On Saturday night, Megan Sleeper ’02 won her first Emmy Award, and three days later, she still felt like she was “kind of in shock.”
The Academy of Television Arts & Sciences honored Sleeper for her work casting the A&E docuseries Born This Way: a first not only for Sleeper, but for the Academy, which only began giving out casting Emmys this year.
“I was emotional when I first heard my name,” said Sleeper, who collected her Outstanding Casting for a Reality Program Emmy with fellow Bunim/Murray Productions casting vice president Sasha Alpert, “…just really proud. Our cast is so phenomenal; they’re really special. I think a big part of this was for them. I’m just really excited for them as well.”
Born This Way, which was just renewed for a fourth season, follows seven young adults with Down syndrome, showing their accomplishments, dreams, heartbreaks, and joys. In addition to the casting award, the series also took home an Outstanding Cinematography for a Reality Program Emmy.
Sleeper has worked at Bunim/Murray since she was an Emerson student, interning there during a semester in Los Angeles. Her first show was MTV’s The Real World, back when reality shows were still a fairly new thing and she was barely older than the people she was casting.

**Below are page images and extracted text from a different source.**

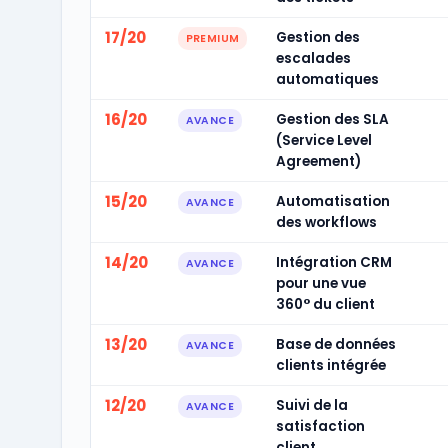
17/20
Gestion des
PREMIUM
escalades
automatiques
16/20
Gestion des SLA
AVANCE
(Service Level
Agreement)
15/20
Automatisation
AVANCE
des workflows
14/20
Intégration CRM
AVANCE
pour une vue
360° du client
13/20
Base de données
AVANCE
clients intégrée
12/20
Suivi de la
AVANCE
satisfaction
client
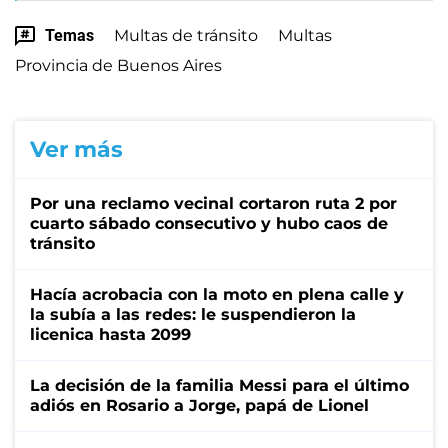
Temas
Multas de tránsito
Multas
Provincia de Buenos Aires
Ver más
Por una reclamo vecinal cortaron ruta 2 por
cuarto sábado consecutivo y hubo caos de
tránsito
Hacía acrobacia con la moto en plena calle y
la subía a las redes: le suspendieron la
licenica hasta 2099
La decisión de la familia Messi para el último
adiós en Rosario a Jorge, papá de Lionel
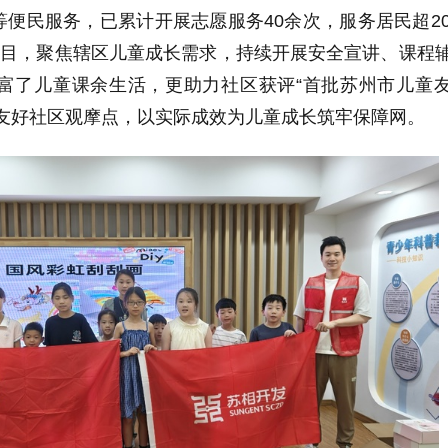
便民服务，已累计开展志愿服务40余次，服务居民超20
项目，聚焦辖区儿童成长需求，持续开展安全宣讲、课程
丰富了儿童课余生活，更助力社区获评“首批苏州市儿童
童友好社区观摩点，以实际成效为儿童成长筑牢保障网。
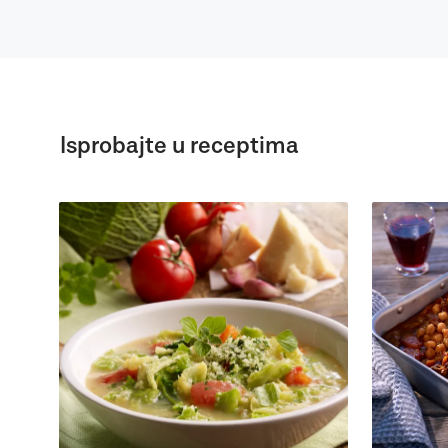
Isprobajte u receptima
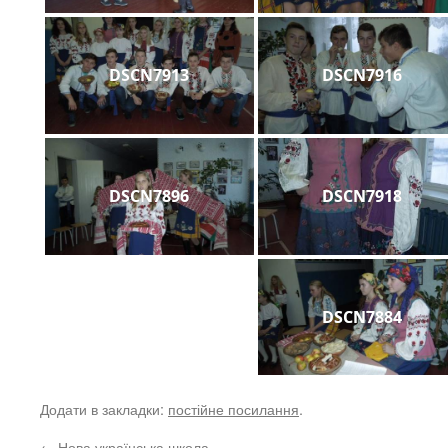
DSCN7913
DSCN7916
DSCN7896
DSCN7918
DSCN7884
Додати в закладки:
постійне посилання
.
←
Нова українська школа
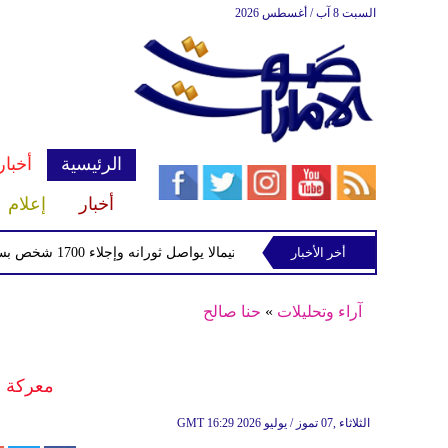
السبت 8 آب / أغسطس 2026
الرئيسية
أخبار
أخبار
إعلام
أخر الأخبار
بركان فويجو في جواتيمالا يواصل ثورانه وإجلاء 1700 شخص بسبب الرماد والتدفقات الطينية
آراء وتحليلات
»
حنا صالح
معركة ال
16:29 2026 الثلاثاء ,07 تموز / يوليو
GMT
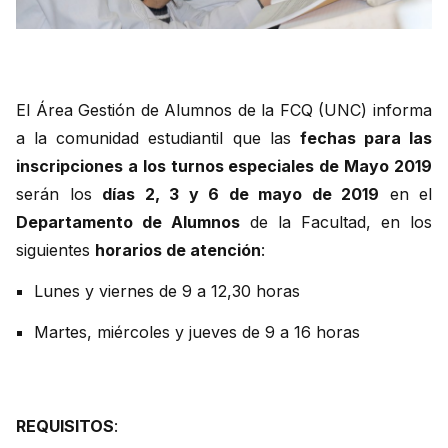
El Área Gestión de Alumnos de la FCQ (UNC) informa
a la comunidad estudiantil que las
fechas para las
inscripciones a los turnos especiales de Mayo 2019
serán los
días 2, 3 y 6 de mayo de 2019
en el
Departamento de Alumnos
de la Facultad, en los
siguientes
horarios de atención
:
Lunes y viernes de 9 a 12,30 horas
Martes, miércoles y jueves de 9 a 16 horas
REQUISITOS
:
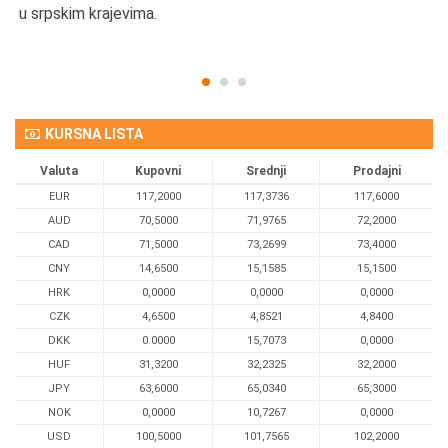
u srpskim krajevima.
KURSNA LISTA
Valuta
Kupovni
Srednji
Prodajni
EUR
117,2000
117,3736
117,6000
AUD
70,5000
71,9765
72,2000
CAD
71,5000
73,2699
73,4000
CNY
14,6500
15,1585
15,1500
HRK
0,0000
0,0000
0,0000
CZK
4,6500
4,8521
4,8400
DKK
0.0000
15,7073
0,0000
HUF
31,3200
32,2325
32,2000
JPY
63,6000
65,0340
65,3000
NOK
0,0000
10,7267
0,0000
USD
100,5000
101,7565
102,2000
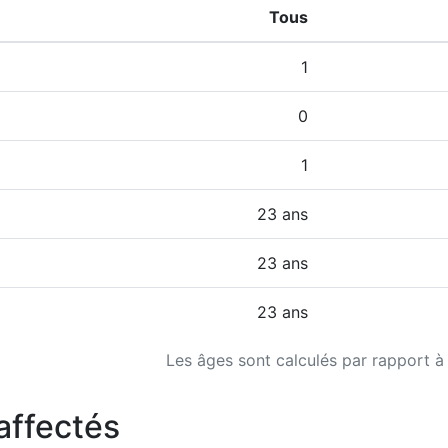
Tous
1
0
1
23 ans
23 ans
23 ans
Les âges sont calculés par rapport à
affectés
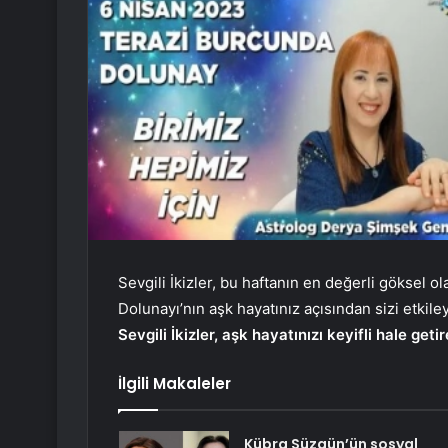
Sevgili İkizler, bu haftanın en değerli göksel 
Dolunayı’nın aşk hayatınız açısından sizi etkil
Sevgili İkizler, aşk hayatınızı keyifli hale ge
İlgili Makaleler
Kübra Süzgün’ün sosyal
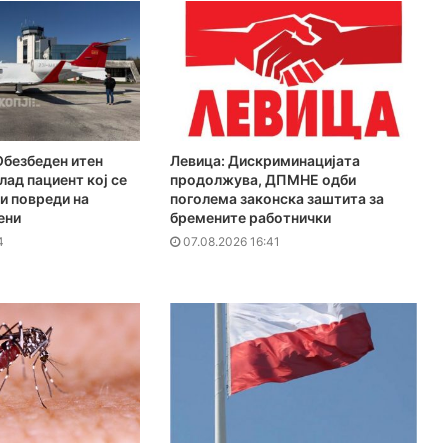
Обезбеден итен
Левица: Дискриминацијата
лад пациент кој се
продолжува, ДПМНЕ одби
и повреди на
поголема законска заштита за
ени
бремените работнички
4
07.08.2026 16:41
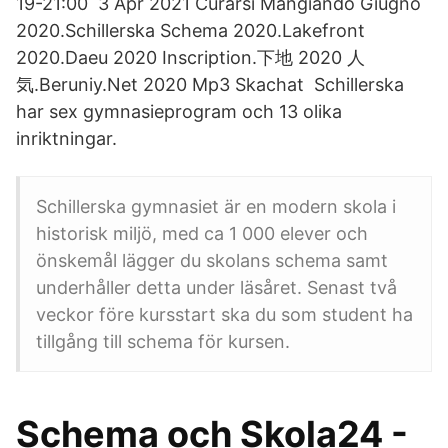
19-21:00 3 Apr 2021 Curarsi Mangiando Giugno
2020.Schillerska Schema 2020.Lakefront
2020.Daeu 2020 Inscription.下地 2020 人
気.Beruniy.Net 2020 Mp3 Skachat Schillerska
har sex gymnasieprogram och 13 olika
inriktningar.
Schillerska gymnasiet är en modern skola i
historisk miljö, med ca 1 000 elever och
önskemål lägger du skolans schema samt
underhåller detta under läsåret. Senast två
veckor före kursstart ska du som student ha
tillgång till schema för kursen.
Schema och Skola24 -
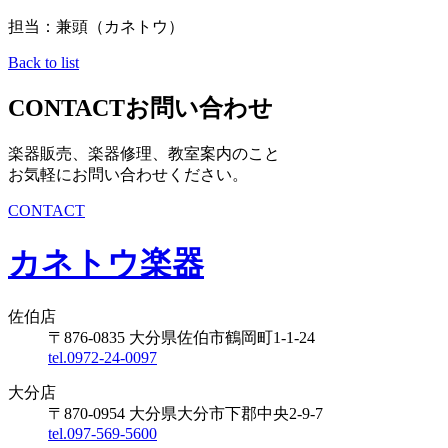
担当：兼頭（カネトウ）
Back to list
CONTACT
お問い合わせ
楽器販売、楽器修理、教室案内のこと
お気軽にお問い合わせください。
CONTACT
カネトウ楽器
佐伯店
〒876-0835 大分県佐伯市鶴岡町1-1-24
tel.0972-24-0097
大分店
〒870-0954 大分県大分市下郡中央2-9-7
tel.097-569-5600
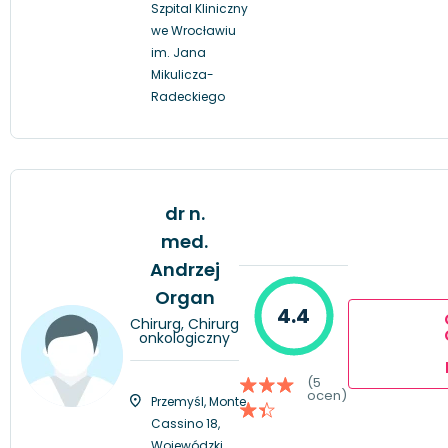
Szpital Kliniczny
we Wrocławiu
im. Jana
Mikulicza-
Radeckiego
dr n.
med.
Andrzej
Organ
4.4
Chirurg, Chirurg
onkologiczny
(5
ocen)
Przemyśl, Monte
Cassino 18,
Wojewódzki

Over the years, she’s picked the stars of series such as The Biggest Loser (NBC), The Rebel Billionaire: Branson’s Quest for the Best (FOX), Best Ink (Oxygen), and Starting Over (NBC). She produced a documentary film, New York Says Thank You, that premiered as a Spotlight Feature film at the 2011 Tribeca Film Festival.
But Sleeper called Born This Way a “once in a lifetime project.”
“Not only is it just an incredibly rewarding and inspiring docuseries, it really points to an important message of inclusion and understanding,” a message, Sleeper added, that she learned at Emerson.
Because the show is so groundbreaking, Sleeper said, casting for it required a whole different protocol and set of skills. Before they could meet any prospective stars, they had to learn about the Down syndrome community, working with different organizations to make sure they got the show right and portrayed the cast honestly and respectfully. They also had to earn the trust of the cast members’ families.
“I think, ultimately, the families were over the moon [with the show],” Sleeper said. “It was an incredible season for the cast, their families. I think everyone feels really proud of the way the show kind of exposes the true, loving nature and abilities of the Down syndrome community.”
Sleeper said she believes there’s starting to be a shift in reality TV toward series such as Born This Way that aim to educate and enlighten audiences about diverse groups of people, rather than just entertain them.
With every step of her career, Sleeper said, there have been fellow Emerson alumni right alongside her, whether at Bunim/Murray or on the crew of the various productions she’s worked on.
Right now, two other Emersonians—Senior Vice President of Production John Greco and Vice President of Creative Ben Salter—work with Sleeper.
“We’ll pass each other in the hallway and shout out, ‘Emerson!’ or ‘Go Lions!’” she said. “It’s an unspoken, and sometimes spoken, bond that sticks with us.”